The exemplary embodiments shown in the figures and described above illustrate but do not limit the invention. Other forms, details, and embodiments may be made and implemented. Hence, the foregoing description should not be construed to limit the spirit and scope of the invention, which is defined in the following claims.

Claims

1. A print media output device, comprising:

a frame;

a pair of vertically oriented rails disposed parallel to and opposite one another, each rail defining one side of the frame;

a reversing motor supported by the frame; and

a horizontally oriented output receptacle operatively coupled to the motor, the receptacle extending between and mounted to the rails for movement thereon up and down at the urging of the motor.

2. The device of claim 1, wherein a first side of the output receptacle is mounted to one rail and a second side of the output receptacle is mounted to the other rail and wherein the device further comprises:

a first drive train operatively coupled between the motor and the first side of the output receptacle;

a second drive train operatively coupled between the motor and the second side of the output receptacle; and

the first drive train operationally identical to the second drive train such that both sides of the output receptacle move together at the urging of the motor.

3. The device of claim 2, further comprising a slide attached to each side of the output receptacle, each slide mounting one side of the receptacle to a rail.

4. The device of claim 3, wherein each slide includes an outside perimeter conforming to an inside perimeter of the rail.

5. The device of claim 4, wherein the inside perimeter of each rail is generally C shaped.

6. The device of claim 3, further comprising ball bearings interposed between the slides and the rails.

7. The device of claim 6, wherein an inside perimeter of each rail is generally C shaped and the bell bearings are disposed within the C shaped perimeter.

8. The device of claim 1, wherein the motor is supported by the frame at a location between the rails.

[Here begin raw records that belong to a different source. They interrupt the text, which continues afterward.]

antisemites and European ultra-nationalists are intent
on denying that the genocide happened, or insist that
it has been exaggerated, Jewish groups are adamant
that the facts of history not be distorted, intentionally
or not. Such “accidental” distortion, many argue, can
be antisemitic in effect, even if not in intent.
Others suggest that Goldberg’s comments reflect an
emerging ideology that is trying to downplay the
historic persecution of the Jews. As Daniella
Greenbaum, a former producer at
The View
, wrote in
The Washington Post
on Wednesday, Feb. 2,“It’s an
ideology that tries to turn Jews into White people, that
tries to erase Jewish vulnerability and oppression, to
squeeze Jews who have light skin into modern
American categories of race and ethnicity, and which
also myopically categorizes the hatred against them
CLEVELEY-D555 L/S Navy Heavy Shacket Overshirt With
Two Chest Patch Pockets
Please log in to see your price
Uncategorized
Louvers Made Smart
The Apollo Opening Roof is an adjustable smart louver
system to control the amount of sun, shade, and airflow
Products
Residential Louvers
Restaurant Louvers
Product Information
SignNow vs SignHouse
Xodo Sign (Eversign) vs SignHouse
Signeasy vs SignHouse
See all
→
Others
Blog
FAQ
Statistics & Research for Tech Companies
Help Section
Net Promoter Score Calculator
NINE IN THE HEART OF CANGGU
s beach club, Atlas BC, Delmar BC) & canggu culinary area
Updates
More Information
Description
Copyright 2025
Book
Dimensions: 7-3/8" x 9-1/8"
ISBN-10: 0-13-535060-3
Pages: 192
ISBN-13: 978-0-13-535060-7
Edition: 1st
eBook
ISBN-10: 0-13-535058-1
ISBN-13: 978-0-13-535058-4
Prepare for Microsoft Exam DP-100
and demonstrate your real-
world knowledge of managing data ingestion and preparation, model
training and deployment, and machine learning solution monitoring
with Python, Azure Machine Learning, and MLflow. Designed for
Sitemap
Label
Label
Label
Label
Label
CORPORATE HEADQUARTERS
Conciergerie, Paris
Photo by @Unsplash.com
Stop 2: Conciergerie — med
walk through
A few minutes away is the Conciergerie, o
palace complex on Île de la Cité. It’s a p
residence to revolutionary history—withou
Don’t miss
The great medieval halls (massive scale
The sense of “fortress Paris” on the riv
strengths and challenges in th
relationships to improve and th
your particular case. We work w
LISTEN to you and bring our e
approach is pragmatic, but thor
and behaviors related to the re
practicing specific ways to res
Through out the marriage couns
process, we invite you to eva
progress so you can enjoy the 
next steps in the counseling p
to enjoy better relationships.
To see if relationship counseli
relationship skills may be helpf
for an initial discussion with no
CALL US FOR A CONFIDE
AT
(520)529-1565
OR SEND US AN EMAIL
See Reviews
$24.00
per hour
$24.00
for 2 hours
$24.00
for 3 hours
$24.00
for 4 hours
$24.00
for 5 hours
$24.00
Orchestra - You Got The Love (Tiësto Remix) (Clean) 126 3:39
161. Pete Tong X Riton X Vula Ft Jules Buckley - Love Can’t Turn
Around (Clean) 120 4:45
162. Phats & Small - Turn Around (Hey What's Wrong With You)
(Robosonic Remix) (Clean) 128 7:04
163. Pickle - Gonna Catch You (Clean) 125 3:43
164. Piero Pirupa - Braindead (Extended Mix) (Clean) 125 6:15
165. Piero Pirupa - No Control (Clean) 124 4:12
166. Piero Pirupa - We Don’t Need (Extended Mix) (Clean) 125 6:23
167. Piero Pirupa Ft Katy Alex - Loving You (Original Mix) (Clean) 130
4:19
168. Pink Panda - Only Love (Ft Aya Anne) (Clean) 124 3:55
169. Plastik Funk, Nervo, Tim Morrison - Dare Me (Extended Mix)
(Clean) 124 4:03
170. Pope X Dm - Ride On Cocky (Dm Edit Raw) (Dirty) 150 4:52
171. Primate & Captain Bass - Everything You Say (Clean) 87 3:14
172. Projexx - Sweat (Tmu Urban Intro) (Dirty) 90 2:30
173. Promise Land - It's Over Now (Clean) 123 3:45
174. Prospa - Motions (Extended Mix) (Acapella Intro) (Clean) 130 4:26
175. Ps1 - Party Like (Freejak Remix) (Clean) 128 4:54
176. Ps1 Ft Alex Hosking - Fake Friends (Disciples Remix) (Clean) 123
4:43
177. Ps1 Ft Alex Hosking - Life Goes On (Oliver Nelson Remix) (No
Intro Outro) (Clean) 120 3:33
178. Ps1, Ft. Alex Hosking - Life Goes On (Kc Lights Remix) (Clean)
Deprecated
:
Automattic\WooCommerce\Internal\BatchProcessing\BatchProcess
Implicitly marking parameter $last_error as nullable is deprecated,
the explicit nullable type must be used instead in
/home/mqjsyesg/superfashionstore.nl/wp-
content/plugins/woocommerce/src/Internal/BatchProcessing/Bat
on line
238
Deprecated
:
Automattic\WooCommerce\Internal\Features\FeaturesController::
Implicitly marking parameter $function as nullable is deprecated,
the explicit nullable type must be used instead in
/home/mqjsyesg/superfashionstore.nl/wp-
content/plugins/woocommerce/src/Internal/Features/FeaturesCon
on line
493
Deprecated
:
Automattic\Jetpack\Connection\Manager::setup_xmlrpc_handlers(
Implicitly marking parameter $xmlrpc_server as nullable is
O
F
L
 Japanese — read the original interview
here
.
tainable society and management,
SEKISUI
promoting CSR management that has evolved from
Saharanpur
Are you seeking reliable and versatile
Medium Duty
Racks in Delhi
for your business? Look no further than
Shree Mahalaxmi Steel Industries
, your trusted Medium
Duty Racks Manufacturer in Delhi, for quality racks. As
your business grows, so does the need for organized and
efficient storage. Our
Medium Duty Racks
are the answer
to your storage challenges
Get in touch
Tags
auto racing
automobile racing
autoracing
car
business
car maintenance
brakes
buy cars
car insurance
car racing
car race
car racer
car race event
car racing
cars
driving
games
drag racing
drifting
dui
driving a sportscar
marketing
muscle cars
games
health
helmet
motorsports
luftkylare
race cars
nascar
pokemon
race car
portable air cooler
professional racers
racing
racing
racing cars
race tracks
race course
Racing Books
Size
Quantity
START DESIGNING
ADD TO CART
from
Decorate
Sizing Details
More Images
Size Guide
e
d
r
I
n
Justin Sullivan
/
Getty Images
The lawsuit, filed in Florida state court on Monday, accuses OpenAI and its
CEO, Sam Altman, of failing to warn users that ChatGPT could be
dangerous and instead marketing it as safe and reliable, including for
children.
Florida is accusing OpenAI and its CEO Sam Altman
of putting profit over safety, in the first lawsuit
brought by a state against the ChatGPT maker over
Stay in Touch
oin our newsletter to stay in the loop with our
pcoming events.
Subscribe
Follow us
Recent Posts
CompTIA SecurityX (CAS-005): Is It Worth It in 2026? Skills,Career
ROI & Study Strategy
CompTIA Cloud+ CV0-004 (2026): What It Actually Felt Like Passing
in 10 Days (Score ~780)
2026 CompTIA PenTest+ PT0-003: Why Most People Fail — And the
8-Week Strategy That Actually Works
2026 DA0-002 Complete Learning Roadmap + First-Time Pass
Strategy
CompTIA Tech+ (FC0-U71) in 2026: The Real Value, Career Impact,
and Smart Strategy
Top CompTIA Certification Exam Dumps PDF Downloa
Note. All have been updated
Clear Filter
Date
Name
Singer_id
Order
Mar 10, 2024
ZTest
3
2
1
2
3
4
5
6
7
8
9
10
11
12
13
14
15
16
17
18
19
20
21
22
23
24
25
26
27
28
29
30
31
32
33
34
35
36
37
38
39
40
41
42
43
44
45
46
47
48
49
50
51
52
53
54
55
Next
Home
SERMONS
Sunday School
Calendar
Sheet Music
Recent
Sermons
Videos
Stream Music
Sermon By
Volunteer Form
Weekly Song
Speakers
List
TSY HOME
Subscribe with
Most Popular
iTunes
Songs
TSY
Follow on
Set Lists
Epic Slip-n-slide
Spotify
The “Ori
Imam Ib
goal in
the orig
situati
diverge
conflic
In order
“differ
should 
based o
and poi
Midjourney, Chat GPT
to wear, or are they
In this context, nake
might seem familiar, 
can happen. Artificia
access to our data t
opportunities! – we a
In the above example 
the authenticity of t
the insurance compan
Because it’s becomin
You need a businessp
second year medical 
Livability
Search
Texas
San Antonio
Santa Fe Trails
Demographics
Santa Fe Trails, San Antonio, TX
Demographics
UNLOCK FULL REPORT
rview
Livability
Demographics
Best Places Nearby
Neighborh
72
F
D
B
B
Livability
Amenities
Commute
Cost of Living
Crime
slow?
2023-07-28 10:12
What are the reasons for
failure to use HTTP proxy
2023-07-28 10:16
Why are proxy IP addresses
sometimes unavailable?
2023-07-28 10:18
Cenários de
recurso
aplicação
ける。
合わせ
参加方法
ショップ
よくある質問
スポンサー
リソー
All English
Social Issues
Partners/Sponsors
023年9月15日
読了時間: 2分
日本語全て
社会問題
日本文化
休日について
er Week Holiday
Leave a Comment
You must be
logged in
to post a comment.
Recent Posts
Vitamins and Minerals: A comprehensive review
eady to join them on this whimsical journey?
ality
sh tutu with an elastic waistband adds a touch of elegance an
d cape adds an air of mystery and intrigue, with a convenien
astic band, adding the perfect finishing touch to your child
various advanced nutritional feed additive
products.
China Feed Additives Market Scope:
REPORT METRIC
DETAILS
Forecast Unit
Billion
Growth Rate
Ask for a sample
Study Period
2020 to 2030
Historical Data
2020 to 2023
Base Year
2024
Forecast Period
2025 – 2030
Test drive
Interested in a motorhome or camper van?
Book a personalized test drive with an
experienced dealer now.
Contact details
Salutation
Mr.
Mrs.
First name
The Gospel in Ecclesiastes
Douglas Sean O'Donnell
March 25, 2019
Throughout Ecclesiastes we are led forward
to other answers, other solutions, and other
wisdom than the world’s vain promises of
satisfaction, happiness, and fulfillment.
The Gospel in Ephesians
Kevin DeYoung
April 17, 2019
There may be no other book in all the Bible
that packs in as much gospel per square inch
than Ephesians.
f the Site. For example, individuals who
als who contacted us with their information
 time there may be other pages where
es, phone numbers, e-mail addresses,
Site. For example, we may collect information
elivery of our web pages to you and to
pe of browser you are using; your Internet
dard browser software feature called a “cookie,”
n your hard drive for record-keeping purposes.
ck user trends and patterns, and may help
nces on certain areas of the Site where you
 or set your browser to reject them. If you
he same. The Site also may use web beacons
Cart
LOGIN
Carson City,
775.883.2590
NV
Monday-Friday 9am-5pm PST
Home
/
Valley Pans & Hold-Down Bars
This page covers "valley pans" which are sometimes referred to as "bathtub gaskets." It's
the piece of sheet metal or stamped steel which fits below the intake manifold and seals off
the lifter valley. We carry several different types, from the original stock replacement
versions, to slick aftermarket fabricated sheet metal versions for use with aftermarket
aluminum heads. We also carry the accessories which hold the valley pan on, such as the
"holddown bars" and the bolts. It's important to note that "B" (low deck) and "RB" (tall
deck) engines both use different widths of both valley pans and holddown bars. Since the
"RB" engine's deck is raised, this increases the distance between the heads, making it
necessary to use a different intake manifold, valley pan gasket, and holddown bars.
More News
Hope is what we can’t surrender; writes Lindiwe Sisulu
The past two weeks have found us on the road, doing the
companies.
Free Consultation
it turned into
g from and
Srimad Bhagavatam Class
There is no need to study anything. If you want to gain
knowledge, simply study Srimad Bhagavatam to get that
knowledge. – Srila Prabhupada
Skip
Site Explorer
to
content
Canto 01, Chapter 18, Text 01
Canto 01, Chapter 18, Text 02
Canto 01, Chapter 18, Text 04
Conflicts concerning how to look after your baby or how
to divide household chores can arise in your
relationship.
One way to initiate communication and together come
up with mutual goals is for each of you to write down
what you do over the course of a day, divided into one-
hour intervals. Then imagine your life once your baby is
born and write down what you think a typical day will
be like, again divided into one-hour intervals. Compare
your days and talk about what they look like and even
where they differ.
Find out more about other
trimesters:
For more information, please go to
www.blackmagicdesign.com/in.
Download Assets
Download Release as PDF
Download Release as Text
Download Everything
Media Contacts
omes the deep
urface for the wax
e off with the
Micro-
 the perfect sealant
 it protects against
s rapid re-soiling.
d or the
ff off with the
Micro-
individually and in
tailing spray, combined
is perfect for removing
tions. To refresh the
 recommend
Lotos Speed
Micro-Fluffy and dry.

9. A print media output device, comprising:

a frame;

a pair of vertically oriented rails disposed parallel to and opposite one another, each rail defining one side of the frame;

a reversing motor supported by the frame; and

a horizontally oriented output receptacle having a first side mounted to one rail and a second side mounted to the other rail;

a first drive train operatively coupled between the motor and the first side of the output receptacle;

a second drive train operatively coupled between the motor and the second side of the output receptacle; and

the first drive train operationally identical to the second drive train such that both sides of the output receptacle move together at the urging of the motor.

10. The device of claim 9, wherein:

each drive train comprises a drive shaft having a first end coupled to the motor and a second end, a belt drive wheel connected to the second end of the shaft, a belt idler wheel spaced apart from the belt drive wheel, and an endless loop belt wrapping the drive wheel and the idler wheel; and

each side of the output receptacle is fastened to one run of each belt.